Are there two copies of Catherine on the ARK?
Throughout the game we learn that Catherine uploaded herself to the ARK together with the rest of Pathos-II crew. However, at the end of game, she transfers both Simon's and her own scan. Does that mean that there are now two Catherines on the ARK, each with slightly different memories?

SOMA takes place in the same universe as Penumbra...
...and the comet, Telos, contained a successor to the Tuurngait. It attempted to infect the WAU and they merged, which is what gives the WAU the power to infect entities and use them as proxies, just like the Tuurngait. I have no proof for this, but the random mention of "have you ever been to Greenland?" late in the game is weirdly specific.
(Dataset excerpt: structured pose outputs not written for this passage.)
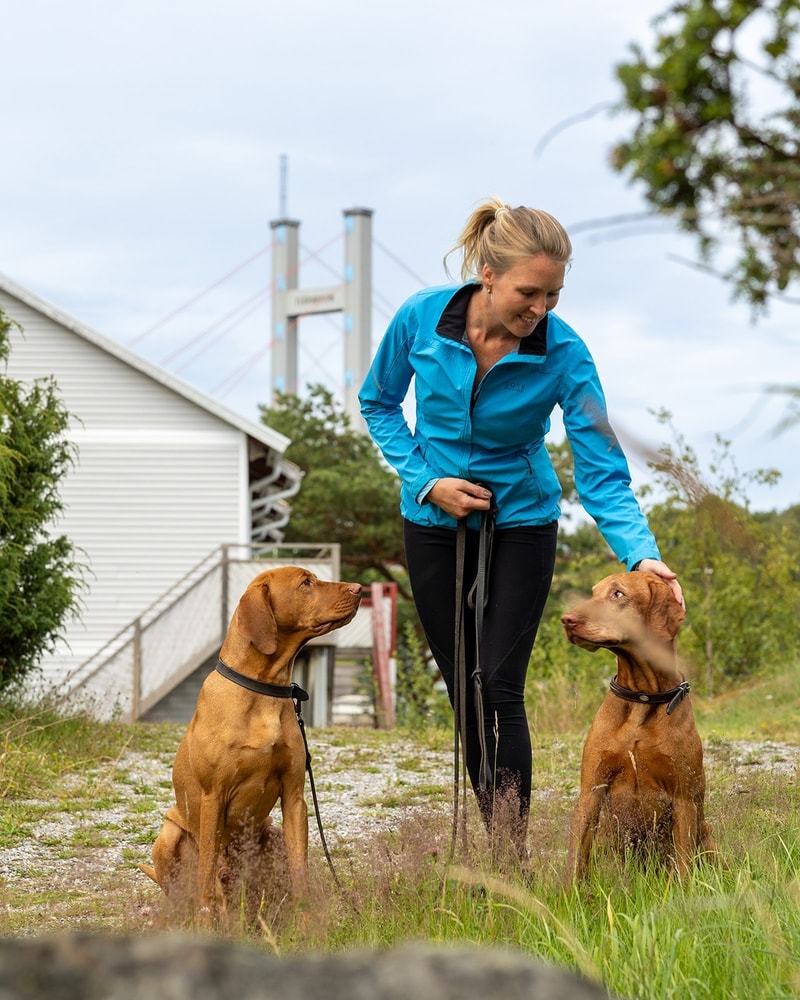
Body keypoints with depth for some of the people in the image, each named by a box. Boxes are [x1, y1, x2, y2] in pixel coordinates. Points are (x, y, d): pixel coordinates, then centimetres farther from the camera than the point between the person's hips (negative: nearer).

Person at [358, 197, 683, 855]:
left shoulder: (564, 352, -21)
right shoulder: (422, 318, -17)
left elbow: (601, 471, -22)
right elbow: (378, 402, 2)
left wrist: (642, 554, -37)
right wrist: (425, 480, -11)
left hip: (521, 523, -2)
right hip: (434, 524, 2)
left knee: (499, 689, -12)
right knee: (465, 694, 6)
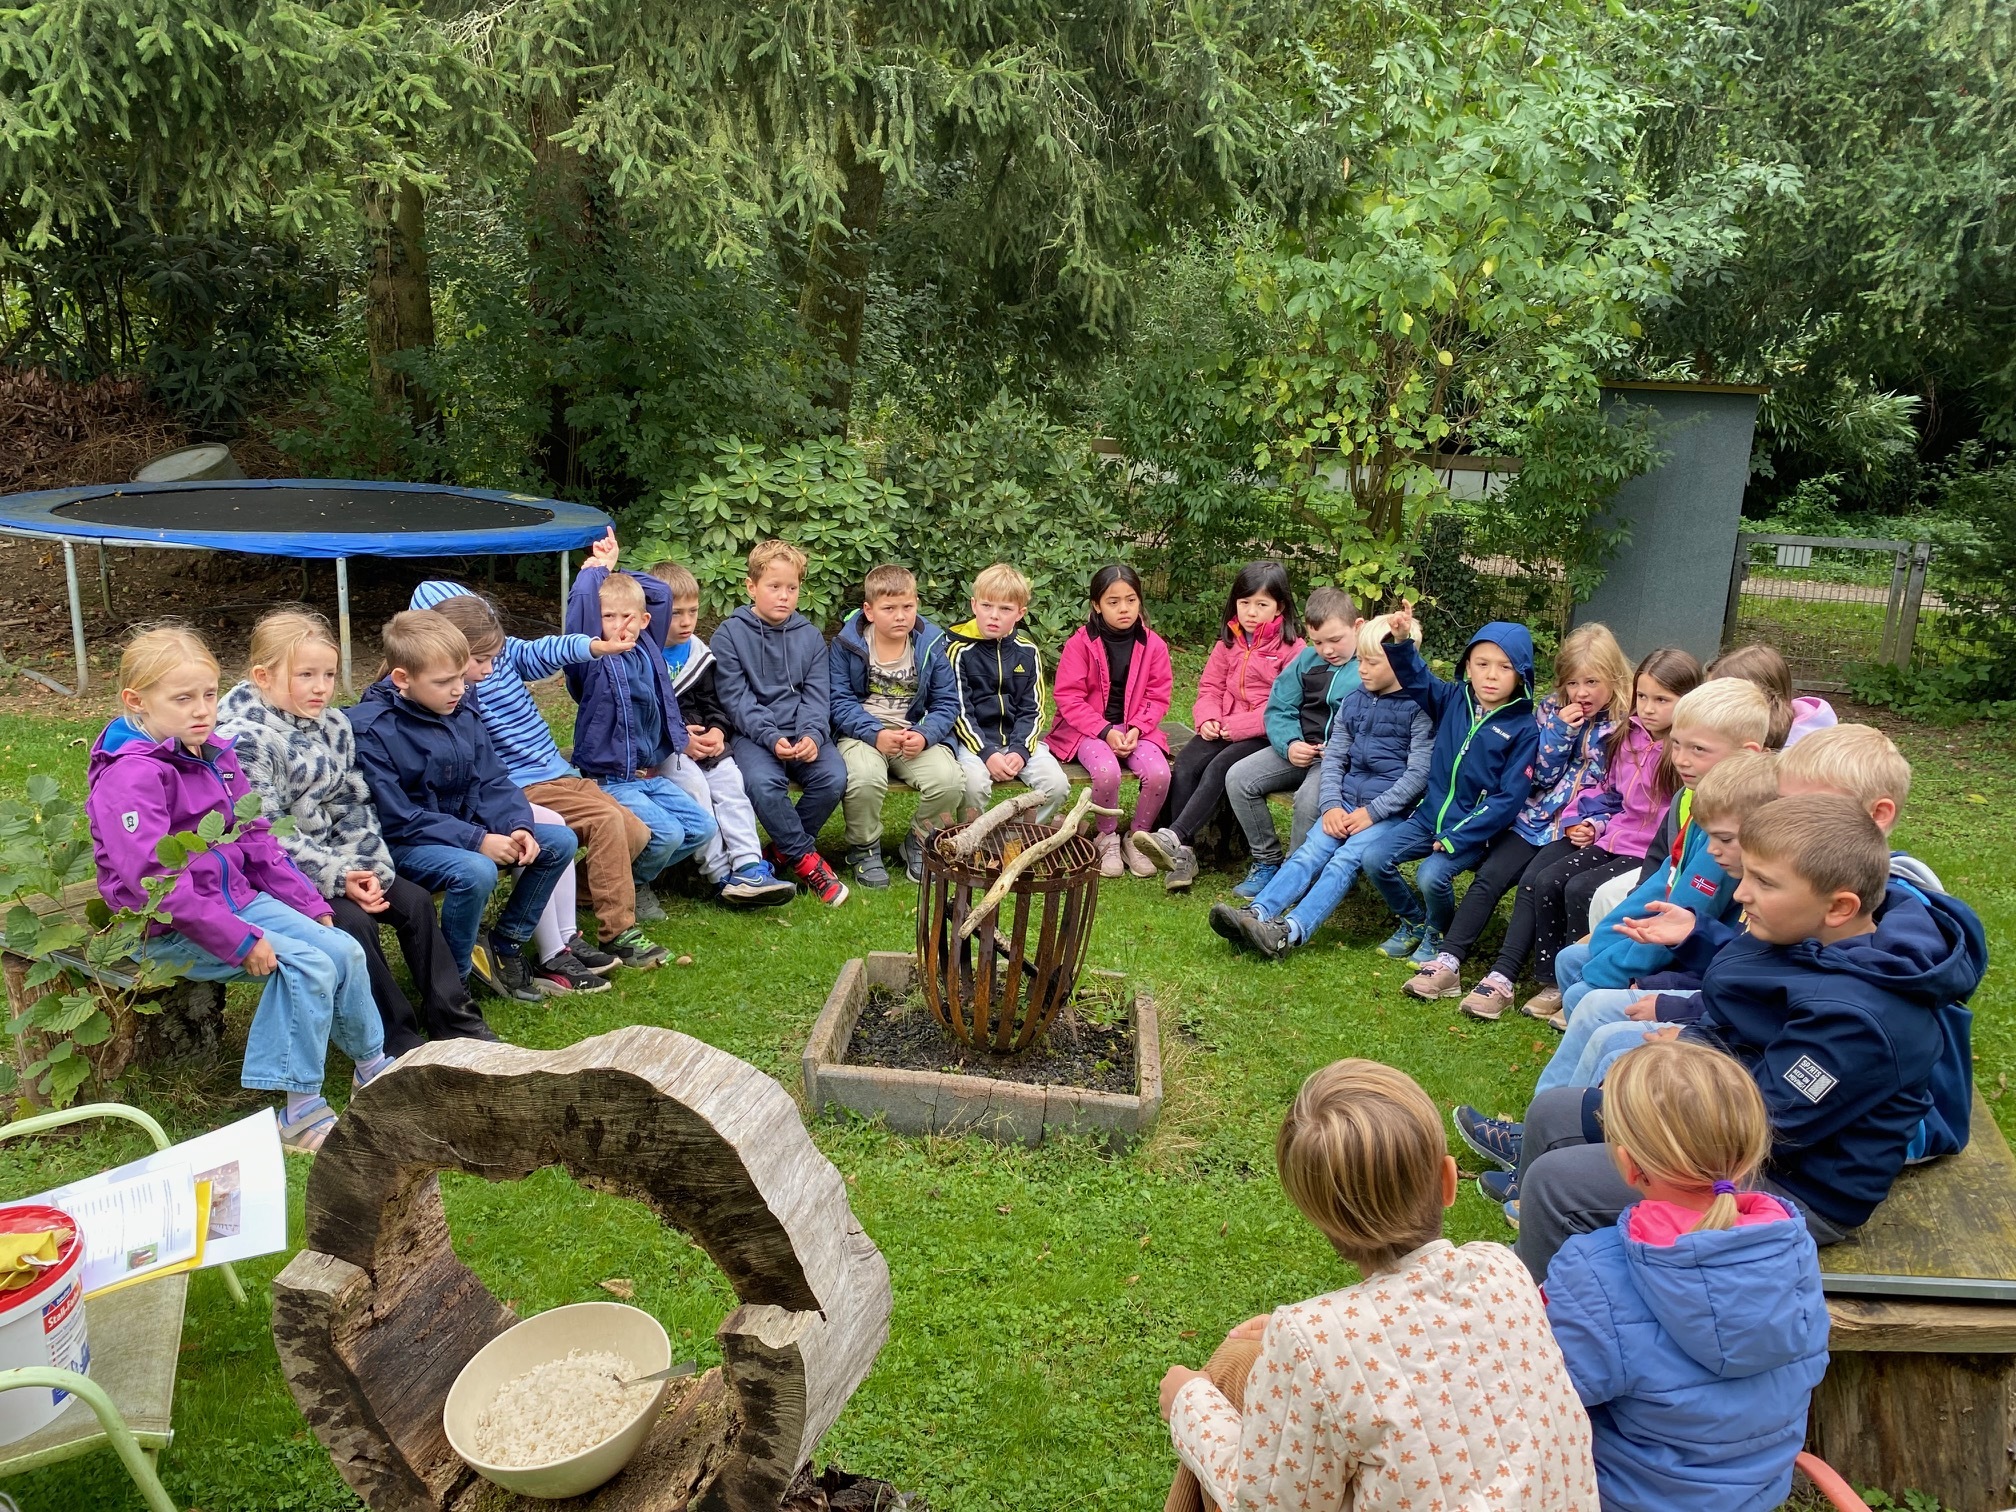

Simon deliberately caused the car crash.
It's painfully obvious his crush on her was hopeless and nerdy guys form a sizable portion of the 'incel' community, who often react violently to rejection.
  • The accident was caused by another distracted driver running a red light. Besides that, we've seen Simon lose his temper; while he can swear up a storm, he's never threatened anyone or reacted violently.

The ARK got hit by an asteroid minutes after it's departure
Because why not.

There IS a transfer
The copy is actually the one that gets left behind as a form of residual data. However, this actually manages to make the situation more horrifying because it actually works from beyond the grave. That's right, people are yanked back to "Life" so that they may suffer.

The WAU is an M-rated counterpart to AUTO from WALL•E.
Both stories have a devastated Earth, robot protagonists, an attempt to flee to a paradise among the stars, and an AI villain whose prime directive is to "preserve" human life at all costs with no regard for human free will. The WAU's narrative arc is much darker because unlike AUTO, the WAU is not defeated early and thus is able to follow through with all the implications of what "preserving" human life over human objections might look like.